Assignment 1: Please list every web browser named in the passage on profiling script code with AQtime.
Assignment 2: Write the next part of the passage on profiling script code with AQtime, beginning after its final sentence.

Extracted text:
※

Code written in a scripting language is similar to code written in a traditional programming language. So, it may have performance issues too. This topic describes how you can profile script code with AQtime.
You can use AQtime to profile script code executed by applications that host the Microsoft Scripting Engine. For example, this engine is used by Internet Explorer and Windows Script Host (this utility allows you to run scripts directly from Microsoft Windows). The engine supports the VBScript and JScript scripting languages. Thus, AQtime can profile web scripts and Windows Script Host tasks that are written in VBScript and JScript.
AQtime supports profiling JScript and VBScript code running in the Internet Explorer browser. AQtime cannot profile web scripts from pages displayed in the Firefox and Opera browsers because neither of these browsers uses the Microsoft Scripting Engine.
AQtime cannot profile server-side scripts of ASP pages. It can profile only client scripts of ASP pages that are run by the browser.
AQtime supports profiling scripts that are run by 64-bit versions of Internet Explorer, but it cannot profile scripts executed in other 64-bit processes. This happens because there are no script debugging libraries that can be used in these processes.
AQtime does not support profiling VBScript code running in Internet Explorer 8 and later. It supports profiling only JScript code. For more information, see Profiling Scripts in Internet Explorer 8 and Later.

※

Extracted data:
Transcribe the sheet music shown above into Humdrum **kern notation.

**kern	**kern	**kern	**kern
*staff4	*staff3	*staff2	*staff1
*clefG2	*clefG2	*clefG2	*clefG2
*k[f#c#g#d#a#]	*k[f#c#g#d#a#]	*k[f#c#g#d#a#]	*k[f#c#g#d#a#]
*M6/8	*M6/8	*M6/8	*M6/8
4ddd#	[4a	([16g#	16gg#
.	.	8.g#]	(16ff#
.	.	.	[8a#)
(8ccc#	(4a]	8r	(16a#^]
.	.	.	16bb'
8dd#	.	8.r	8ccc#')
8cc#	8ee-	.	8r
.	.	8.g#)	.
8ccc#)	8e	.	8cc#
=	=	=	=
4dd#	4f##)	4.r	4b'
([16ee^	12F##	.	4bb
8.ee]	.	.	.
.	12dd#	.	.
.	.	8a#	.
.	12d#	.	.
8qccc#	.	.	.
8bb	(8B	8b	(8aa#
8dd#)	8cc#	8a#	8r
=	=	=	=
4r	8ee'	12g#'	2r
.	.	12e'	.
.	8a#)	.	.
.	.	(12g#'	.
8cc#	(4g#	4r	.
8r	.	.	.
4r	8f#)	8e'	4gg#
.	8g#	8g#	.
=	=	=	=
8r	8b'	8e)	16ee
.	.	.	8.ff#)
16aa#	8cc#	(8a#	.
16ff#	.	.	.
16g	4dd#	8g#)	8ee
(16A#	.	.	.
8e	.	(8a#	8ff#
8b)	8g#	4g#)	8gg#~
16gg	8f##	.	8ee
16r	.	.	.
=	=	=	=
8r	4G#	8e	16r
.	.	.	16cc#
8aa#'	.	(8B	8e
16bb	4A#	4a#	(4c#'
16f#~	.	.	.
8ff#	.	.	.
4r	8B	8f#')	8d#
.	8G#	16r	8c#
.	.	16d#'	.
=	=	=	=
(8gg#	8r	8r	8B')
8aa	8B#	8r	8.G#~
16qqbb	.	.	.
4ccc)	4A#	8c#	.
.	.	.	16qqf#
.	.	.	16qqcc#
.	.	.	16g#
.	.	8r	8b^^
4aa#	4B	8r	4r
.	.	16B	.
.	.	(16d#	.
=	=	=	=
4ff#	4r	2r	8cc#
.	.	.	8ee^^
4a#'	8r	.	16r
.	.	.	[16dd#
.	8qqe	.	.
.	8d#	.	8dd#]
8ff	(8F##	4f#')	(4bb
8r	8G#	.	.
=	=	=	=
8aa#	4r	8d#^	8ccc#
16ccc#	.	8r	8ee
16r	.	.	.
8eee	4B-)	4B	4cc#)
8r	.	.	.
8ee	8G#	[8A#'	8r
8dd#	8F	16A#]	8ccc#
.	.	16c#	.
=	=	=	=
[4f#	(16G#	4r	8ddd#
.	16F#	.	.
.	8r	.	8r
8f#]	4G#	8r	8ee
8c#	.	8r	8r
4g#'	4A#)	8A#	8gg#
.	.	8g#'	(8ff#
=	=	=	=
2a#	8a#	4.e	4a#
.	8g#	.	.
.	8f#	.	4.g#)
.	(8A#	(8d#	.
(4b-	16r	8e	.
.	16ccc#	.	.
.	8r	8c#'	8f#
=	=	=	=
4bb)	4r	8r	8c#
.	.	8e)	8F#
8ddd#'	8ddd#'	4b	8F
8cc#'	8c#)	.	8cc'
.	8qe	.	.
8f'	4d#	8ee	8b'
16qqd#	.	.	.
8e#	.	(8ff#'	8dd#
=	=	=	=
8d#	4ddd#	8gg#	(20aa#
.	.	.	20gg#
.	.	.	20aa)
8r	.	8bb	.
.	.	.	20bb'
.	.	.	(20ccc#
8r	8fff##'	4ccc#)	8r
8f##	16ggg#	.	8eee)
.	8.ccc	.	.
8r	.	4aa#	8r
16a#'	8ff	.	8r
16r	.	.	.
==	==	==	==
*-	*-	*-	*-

※

Reply 1: Internet Explorer, Firefox, Opera

Reply 2:
AQtime does not support line-level profiling of scripts running in Internet Explorer 8 and later. So, if at least one line of a script routine was executed, AQtime considers the routine executed. See also Profiling Scripts in Internet Explorer 8 and Later.
AQtime can profile JScript and VBScript files (*.vbs, *.js) executed with any Windows Script Host executable: wscript.exe or cscript.exe.
Note on VBScript class profiling: AQtime does not support profiling classes in VBScript code. It does not retrieve information on class internals and does not report profiling results for class methods. As a workaround, you can temporarily move the functionality of your classes’ methods to global functions in your VBScript code.
Script code is executed by an application that hosts the script engine. In order for AQtime to be able to collect scripting data, you need to configure your computer and host application before profiling. For complete information on the actions to be performed, see Profiling Scripts - Prerequisites.
Currently, scripts can be profiled with the following profilers:
To profile a script, you should launch the host application under AQtime and then execute the script in that application. AQtime recognizes the script’s activity and reports its results along with the application results. There are three ways to profile a script, they vary in the module that is added to the project: a host application, a script file or a URL --
|If you profile scripts running in Internet Explorer 8 and later, then before you start profiling, close all the Internet Explorer windows. Do not open windows or pages (except for the profiled window and page) until the profiling is over. Note that only JScript code profiling is supported.
See Profiling Scripts in Internet Explorer 8 and Later to learn about the other peculiarities of profiling under this browser.
The results of script profiling are reported along with the host application’s profiling results. There is no significant difference between results produced upon profiling ordinary applications and libraries and results of script profiling.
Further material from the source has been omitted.